Work order -
Write out the text of the material below again, substituting "匿名さん" for each occurrence of "名無しさん（仮）" and leaving everything else unchanged. Do not include the pictures in your answer.

☆ ☆ ☆ ☆

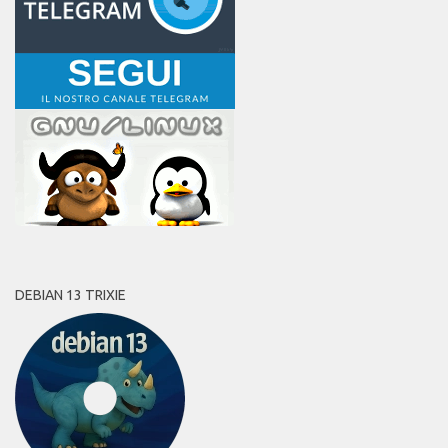
DEBIAN 13 TRIXIE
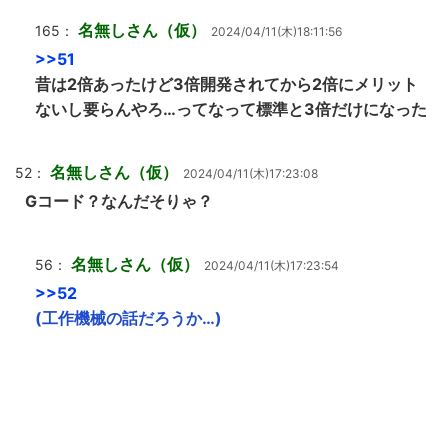
名無しさん（仮）
165：
2024/04/11(木)18:11:56
>>51
昔は2倍あったけど3倍開発されてから2倍にメリット
ないし要らんやろ…ってなって標準と3倍だけになった
名無しさん（仮）
52：
2024/04/11(木)17:23:08
Gコード？なんだそりゃ？
名無しさん（仮）
56：
2024/04/11(木)17:23:54
>>52
(工作機械の話だろうか…)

☆ ☆ ☆ ☆

Solution for this task -
DEBIAN 13 TRIXIE
匿名さん
165：
2024/04/11(木)18:11:56
>>51
昔は2倍あったけど3倍開発されてから2倍にメリット
ないし要らんやろ…ってなって標準と3倍だけになった
匿名さん
52：
2024/04/11(木)17:23:08
Gコード？なんだそりゃ？
匿名さん
56：
2024/04/11(木)17:23:54
>>52
(工作機械の話だろうか…)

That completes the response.